Frederic Eugene Ives - Stereoscopic Photography

Stereoscopic Photography

In 1903 Ives patented the parallax stereogram, the first "no glasses" autostereoscopic 3-D display technology. A compound image consisting of fine interlaced vertical slivers of a stereoscopic pair of images was seen in 3-D when viewed through a slightly separated fine grid of correctly spaced alternating opaque and transparent vertical lines, now known as a parallax barrier. The grid allowed each eye to see only the slivers of the image intended for it. Ives first exhibited such an image in 1901, at which time he stated that the basic concept had occurred to him about sixteen years earlier while working with line screens for the halftone process. In 1904 Auguste Berthier came forward to claim due credit for the first publication of this concept. He had included it near the end of an 1896 article about large-format stereoscopic images. Berthier had also created an extremely coarse and nonfunctional interlaced image for purposes of illustration, but he never reduced the idea to practice or attempted to patent it.
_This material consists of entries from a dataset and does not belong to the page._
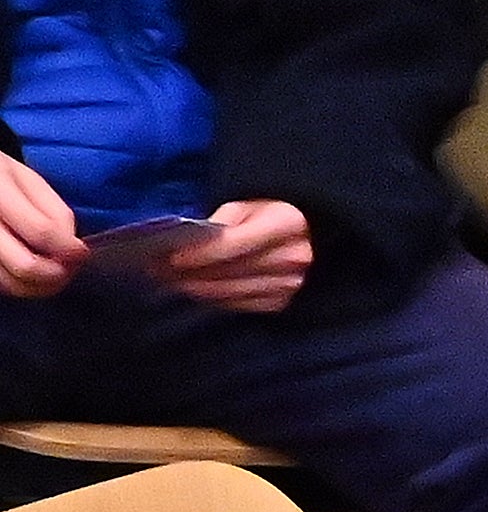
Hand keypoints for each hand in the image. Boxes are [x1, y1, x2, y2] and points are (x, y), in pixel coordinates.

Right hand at [0, 150, 80, 296]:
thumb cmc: (0, 179)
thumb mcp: (28, 181)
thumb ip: (54, 211)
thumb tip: (73, 247)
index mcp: (0, 196)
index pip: (41, 232)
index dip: (69, 248)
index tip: (82, 252)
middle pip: (25, 265)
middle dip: (58, 274)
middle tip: (70, 268)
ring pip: (12, 283)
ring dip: (42, 286)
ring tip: (56, 273)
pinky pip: (2, 284)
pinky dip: (22, 285)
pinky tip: (34, 274)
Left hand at [149, 200, 312, 313]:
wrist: (307, 234)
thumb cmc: (270, 214)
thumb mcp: (247, 206)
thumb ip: (220, 223)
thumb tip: (185, 245)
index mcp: (286, 224)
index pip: (233, 245)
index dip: (198, 254)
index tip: (169, 257)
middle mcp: (293, 257)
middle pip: (229, 272)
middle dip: (189, 273)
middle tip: (157, 271)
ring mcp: (290, 284)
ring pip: (230, 292)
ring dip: (196, 289)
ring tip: (169, 281)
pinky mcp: (282, 302)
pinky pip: (239, 304)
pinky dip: (213, 298)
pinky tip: (195, 290)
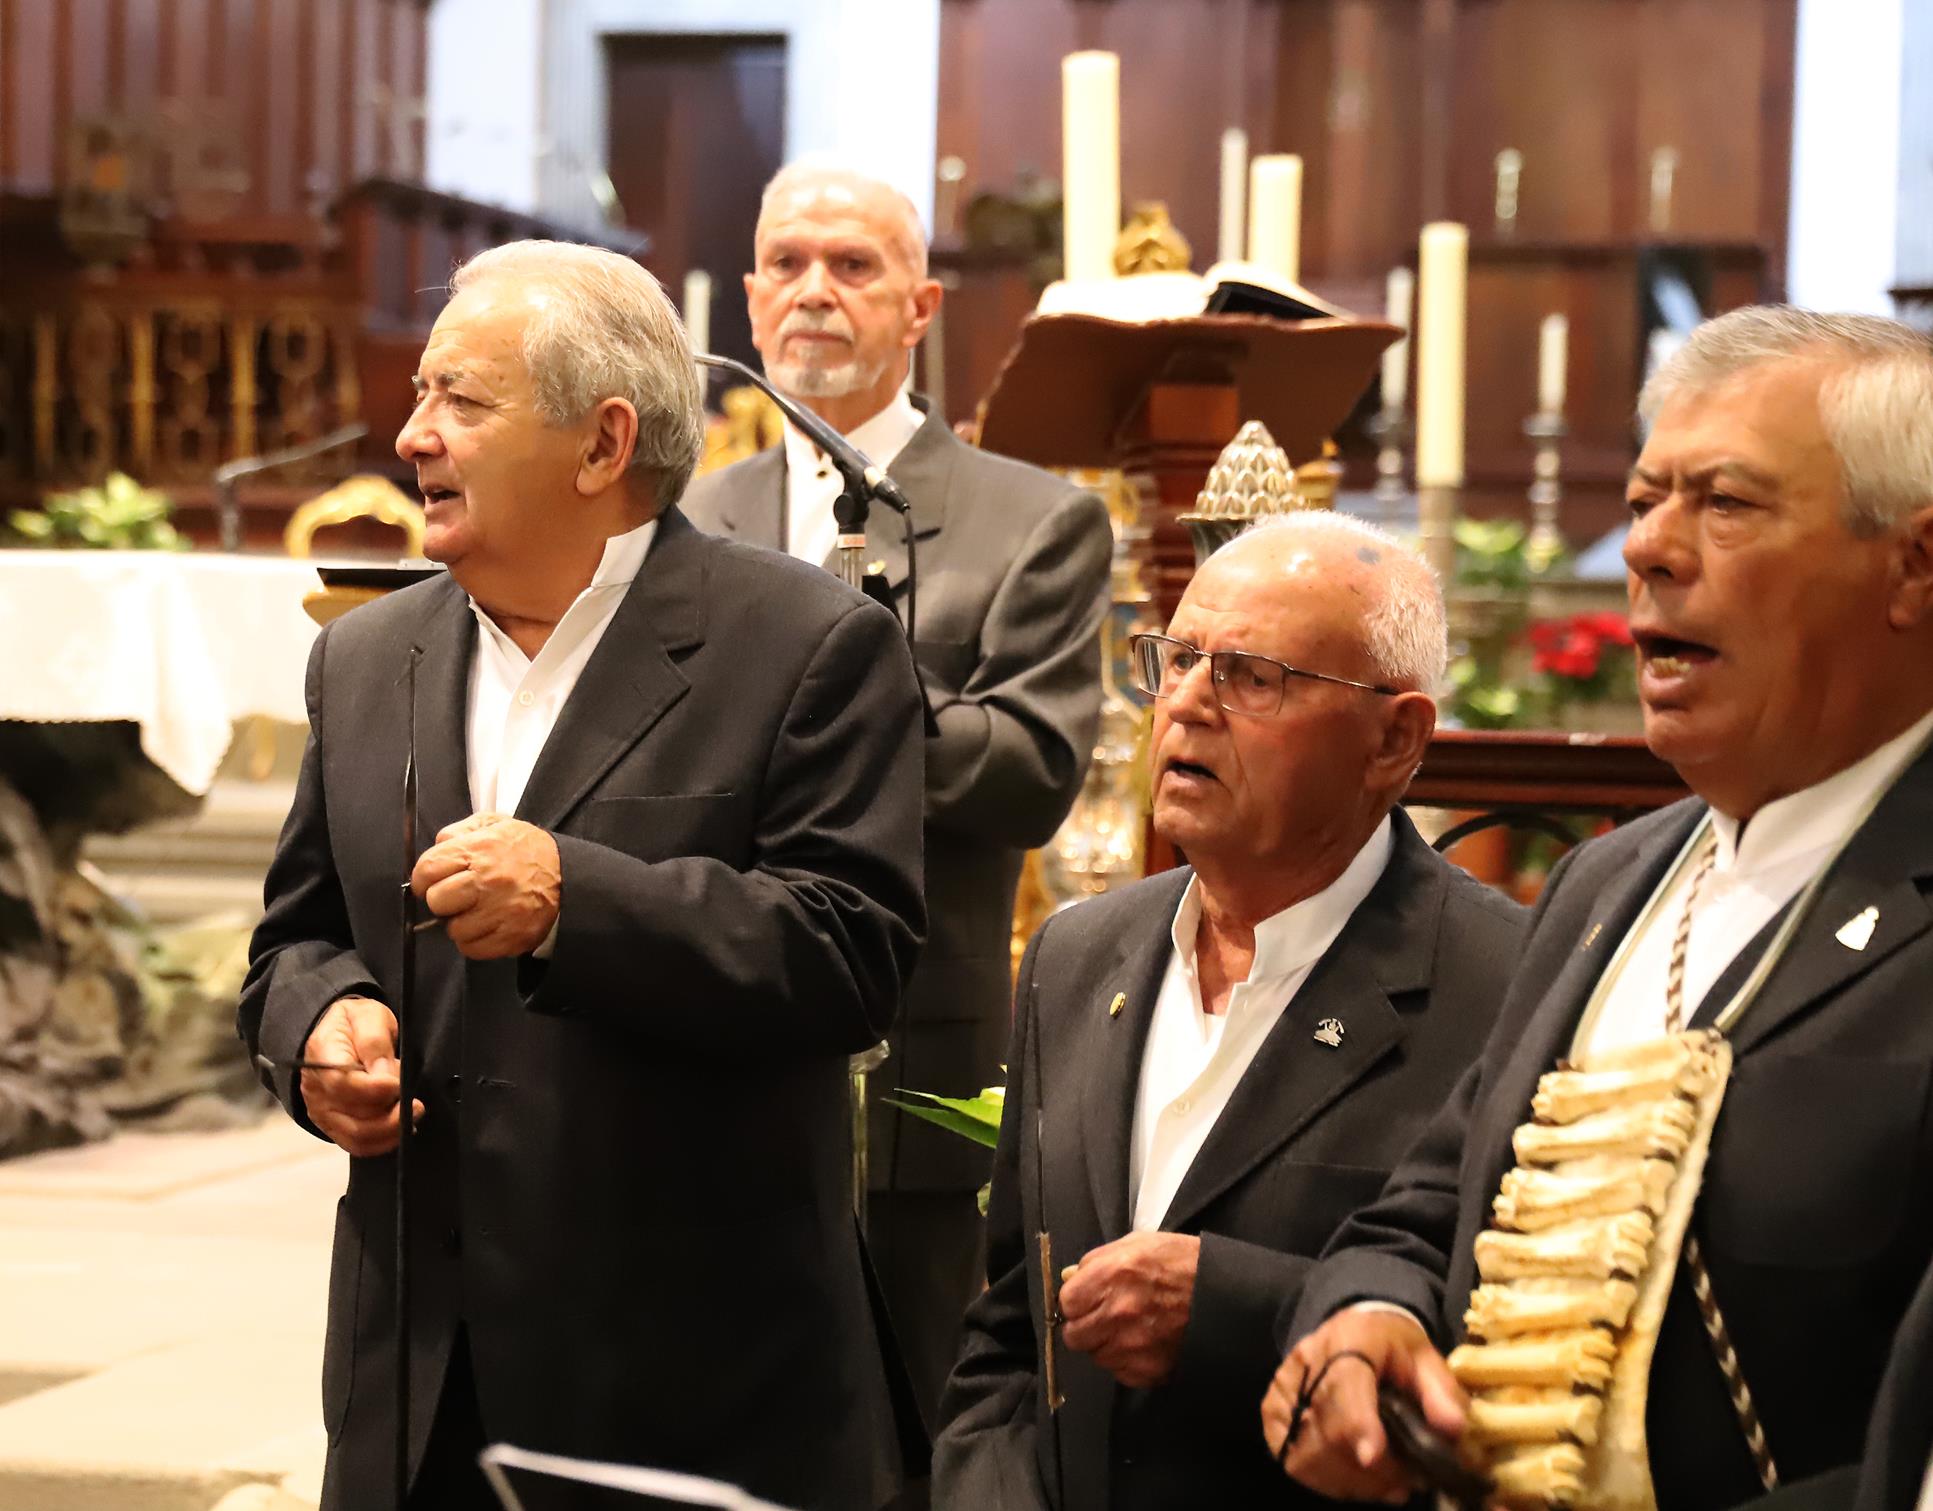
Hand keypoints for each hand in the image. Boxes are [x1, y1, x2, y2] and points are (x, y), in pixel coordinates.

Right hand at [299, 996, 423, 1156]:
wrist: (336, 1033)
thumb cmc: (354, 1023)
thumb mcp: (368, 1016)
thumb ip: (375, 1043)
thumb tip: (386, 1077)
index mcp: (321, 1056)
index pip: (343, 1084)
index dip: (375, 1090)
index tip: (400, 1086)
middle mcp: (316, 1090)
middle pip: (353, 1117)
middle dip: (391, 1114)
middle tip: (416, 1104)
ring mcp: (322, 1112)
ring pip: (357, 1137)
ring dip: (390, 1130)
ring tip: (412, 1114)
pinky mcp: (333, 1126)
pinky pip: (357, 1145)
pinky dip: (382, 1141)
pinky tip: (401, 1128)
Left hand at [410, 812, 560, 959]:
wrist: (568, 874)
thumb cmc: (525, 850)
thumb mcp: (495, 824)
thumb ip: (460, 831)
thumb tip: (436, 848)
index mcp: (479, 850)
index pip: (427, 869)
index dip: (423, 878)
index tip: (430, 882)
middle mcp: (487, 881)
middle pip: (437, 901)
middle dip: (442, 899)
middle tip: (456, 896)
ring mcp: (500, 912)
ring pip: (453, 929)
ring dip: (460, 922)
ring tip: (476, 911)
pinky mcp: (511, 937)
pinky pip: (472, 949)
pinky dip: (474, 940)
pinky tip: (486, 926)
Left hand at [1057, 1231, 1199, 1388]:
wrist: (1226, 1295)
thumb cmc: (1184, 1263)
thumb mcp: (1138, 1244)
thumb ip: (1097, 1261)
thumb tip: (1070, 1278)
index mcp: (1113, 1275)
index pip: (1066, 1303)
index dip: (1076, 1301)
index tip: (1086, 1300)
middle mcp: (1119, 1313)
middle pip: (1075, 1336)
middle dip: (1085, 1326)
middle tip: (1103, 1317)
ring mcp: (1134, 1346)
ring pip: (1097, 1356)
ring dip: (1107, 1345)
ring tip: (1131, 1328)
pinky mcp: (1150, 1370)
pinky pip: (1121, 1372)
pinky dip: (1128, 1362)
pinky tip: (1145, 1343)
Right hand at [1261, 1307, 1466, 1502]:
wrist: (1354, 1329)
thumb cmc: (1392, 1347)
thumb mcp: (1426, 1357)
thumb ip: (1441, 1391)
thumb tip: (1452, 1429)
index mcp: (1350, 1337)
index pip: (1345, 1382)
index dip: (1356, 1421)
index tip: (1371, 1456)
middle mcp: (1307, 1359)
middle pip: (1326, 1427)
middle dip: (1369, 1468)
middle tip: (1407, 1482)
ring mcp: (1284, 1387)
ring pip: (1306, 1451)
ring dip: (1350, 1481)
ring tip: (1388, 1485)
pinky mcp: (1273, 1412)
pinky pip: (1292, 1459)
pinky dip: (1328, 1481)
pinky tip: (1359, 1482)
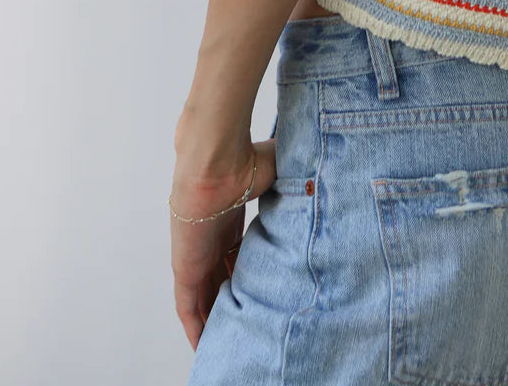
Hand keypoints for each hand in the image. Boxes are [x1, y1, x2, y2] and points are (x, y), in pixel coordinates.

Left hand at [170, 136, 276, 349]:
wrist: (218, 164)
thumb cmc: (247, 162)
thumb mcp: (279, 172)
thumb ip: (294, 182)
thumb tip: (322, 179)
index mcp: (230, 217)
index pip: (237, 253)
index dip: (247, 272)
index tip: (261, 286)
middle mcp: (212, 238)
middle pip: (220, 278)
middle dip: (231, 298)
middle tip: (247, 320)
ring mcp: (197, 253)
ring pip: (204, 296)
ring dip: (213, 318)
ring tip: (228, 341)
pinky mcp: (185, 268)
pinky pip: (188, 306)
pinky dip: (194, 326)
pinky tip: (202, 344)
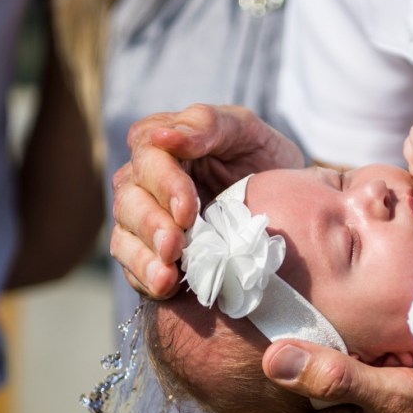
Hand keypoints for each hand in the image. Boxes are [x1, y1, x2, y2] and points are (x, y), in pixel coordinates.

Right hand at [109, 104, 304, 298]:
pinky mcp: (150, 254)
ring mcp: (144, 219)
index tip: (187, 210)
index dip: (163, 184)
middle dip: (151, 224)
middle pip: (129, 198)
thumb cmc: (261, 157)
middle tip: (175, 246)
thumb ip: (208, 125)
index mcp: (163, 144)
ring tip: (168, 274)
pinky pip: (132, 266)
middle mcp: (145, 181)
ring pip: (125, 233)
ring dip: (144, 255)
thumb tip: (166, 137)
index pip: (147, 156)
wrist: (288, 202)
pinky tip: (164, 287)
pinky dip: (145, 277)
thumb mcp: (245, 131)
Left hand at [229, 340, 412, 412]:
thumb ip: (341, 379)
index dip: (235, 406)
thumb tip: (270, 358)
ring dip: (314, 404)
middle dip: (267, 403)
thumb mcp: (409, 400)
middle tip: (243, 354)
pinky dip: (356, 412)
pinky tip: (368, 383)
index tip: (210, 368)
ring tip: (298, 357)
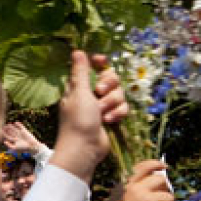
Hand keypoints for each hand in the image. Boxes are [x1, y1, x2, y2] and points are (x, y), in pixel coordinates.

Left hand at [2, 122, 42, 154]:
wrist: (31, 145)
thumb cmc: (23, 148)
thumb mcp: (14, 147)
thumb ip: (9, 145)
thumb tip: (4, 141)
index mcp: (13, 140)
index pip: (7, 136)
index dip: (4, 133)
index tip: (1, 131)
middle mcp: (16, 136)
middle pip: (10, 131)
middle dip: (7, 129)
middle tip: (4, 127)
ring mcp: (20, 133)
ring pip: (14, 128)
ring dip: (11, 126)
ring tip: (8, 124)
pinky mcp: (24, 130)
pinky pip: (21, 126)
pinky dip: (18, 124)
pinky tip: (15, 123)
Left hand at [49, 51, 127, 180]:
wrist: (84, 148)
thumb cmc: (77, 120)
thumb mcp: (79, 92)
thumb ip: (80, 72)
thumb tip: (77, 51)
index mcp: (78, 86)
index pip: (92, 67)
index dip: (99, 63)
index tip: (102, 61)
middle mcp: (90, 94)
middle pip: (110, 78)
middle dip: (109, 85)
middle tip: (100, 92)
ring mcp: (101, 106)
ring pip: (119, 93)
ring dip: (112, 103)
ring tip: (102, 113)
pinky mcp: (111, 116)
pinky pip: (123, 107)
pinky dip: (117, 113)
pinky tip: (109, 121)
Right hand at [87, 160, 176, 200]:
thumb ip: (128, 192)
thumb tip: (149, 187)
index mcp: (123, 186)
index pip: (143, 167)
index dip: (156, 165)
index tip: (163, 167)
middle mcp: (134, 189)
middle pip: (160, 179)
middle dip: (165, 189)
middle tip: (163, 199)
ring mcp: (146, 199)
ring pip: (168, 196)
Eventually, several other inventors, including Ives' son Herbert, substituted an array of narrow cylindrical lenses for the simple parallax barrier and incorporated more than two viewpoints, creating lenticular parallax panoramagram 3-D images of the type most familiar from 3-D postcards, trading cards and similar novelties, often confused with holograms. The original parallax barrier method is currently (2011) employed in several no-glasses 3-D video displays, such as the Nintendo 3DS. Ives also patented the use of parallax barriers for displaying changeable images.

As early as 1900, Ives was tinkering with stereoscopic motion pictures. By 1922, he and fellow inventor Jacob Leventhal were producing a popular series of anaglyph 3-D novelty shorts called Plastigrams. The first one was released by Educational Pictures in December 1922, and the later ones by Pathé Films. On 22 September 1924, one of the Plastigram films, Luna-cy!, was re-released in the DeForest Phonofilm sound-on-film process.